[Selected text Boundary: Start]

Hi,

[Juergen Sauer wrote]

> Subject: Re: How to clone the whole db instance from one machine to
> other
> 
> > i think that this might the ever coming question but 
> > being new to
> > this world of SAPDB , am eager (also am required) to move 
> > the db from
> > one machine to the another. so can anyone guide me thru the steps.
> 

> There are a few ways to to that.
> SapDB -> SapDB
> 1) use the "Replication Management" repmcli
>    First extracting all data:
>    repmcli -d INSTANCE -u dba,password -E 1 -b datadump.cmd
> - ---- datadump.cmd 
> ----------------------------------------------------------
>   TABLEEXTRACT ALL OUTFILE '/tmp/database-ouf.unl'
> - 
> --------------------------------------------------------------
> Second move the /tmp/database-ouf.unl file to the next machine,
> where SapDB should run.

[Selected text Boundary: End]
[Data for analysis Boundary: Start]

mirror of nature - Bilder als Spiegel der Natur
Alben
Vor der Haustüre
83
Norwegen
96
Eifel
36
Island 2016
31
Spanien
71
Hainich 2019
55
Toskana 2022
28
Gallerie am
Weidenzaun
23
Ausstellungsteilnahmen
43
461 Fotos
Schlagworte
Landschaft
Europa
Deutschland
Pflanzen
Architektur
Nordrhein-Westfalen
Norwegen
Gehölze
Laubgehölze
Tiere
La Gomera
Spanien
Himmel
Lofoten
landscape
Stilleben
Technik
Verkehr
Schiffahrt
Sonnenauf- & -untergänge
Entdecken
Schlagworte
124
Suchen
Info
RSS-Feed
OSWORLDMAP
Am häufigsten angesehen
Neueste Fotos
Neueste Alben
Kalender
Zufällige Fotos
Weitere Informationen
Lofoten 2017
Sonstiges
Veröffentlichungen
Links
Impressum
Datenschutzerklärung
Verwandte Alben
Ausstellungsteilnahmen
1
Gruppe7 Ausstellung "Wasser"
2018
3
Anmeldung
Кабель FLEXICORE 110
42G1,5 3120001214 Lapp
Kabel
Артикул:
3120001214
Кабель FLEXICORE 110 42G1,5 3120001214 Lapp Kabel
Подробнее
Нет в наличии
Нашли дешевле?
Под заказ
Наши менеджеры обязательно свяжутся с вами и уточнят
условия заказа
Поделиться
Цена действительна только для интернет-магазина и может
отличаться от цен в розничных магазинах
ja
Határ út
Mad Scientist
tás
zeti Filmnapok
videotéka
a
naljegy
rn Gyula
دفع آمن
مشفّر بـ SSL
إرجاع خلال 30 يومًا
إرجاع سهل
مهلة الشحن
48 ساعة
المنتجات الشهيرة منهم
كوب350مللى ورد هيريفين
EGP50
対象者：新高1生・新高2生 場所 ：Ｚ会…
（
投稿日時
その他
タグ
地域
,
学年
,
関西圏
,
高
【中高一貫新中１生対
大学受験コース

[Data for analysis Boundary: End]

Aim of the exercise —
Copy the mailing-list reply above about moving a SAPDB database to another machine, word for word and in full.

Exercise response —
Hi,

[Juergen Sauer wrote]

> Subject: Re: How to clone the whole db instance from one machine to
> other
> 
> > i think that this might the ever coming question but 
> > being new to
> > this world of SAPDB , am eager (also am required) to move 
> > the db from
> > one machine to the another. so can anyone guide me thru the steps.
> 

> There are a few ways to to that.
> SapDB -> SapDB
> 1) use the "Replication Management" repmcli
>    First extracting all data:
>    repmcli -d INSTANCE -u dba,password -E 1 -b datadump.cmd
> - ---- datadump.cmd 
> ----------------------------------------------------------
>   TABLEEXTRACT ALL OUTFILE '/tmp/database-ouf.unl'
> - 
> --------------------------------------------------------------
> Second move the /tmp/database-ouf.unl file to the next machine,
> where SapDB should run.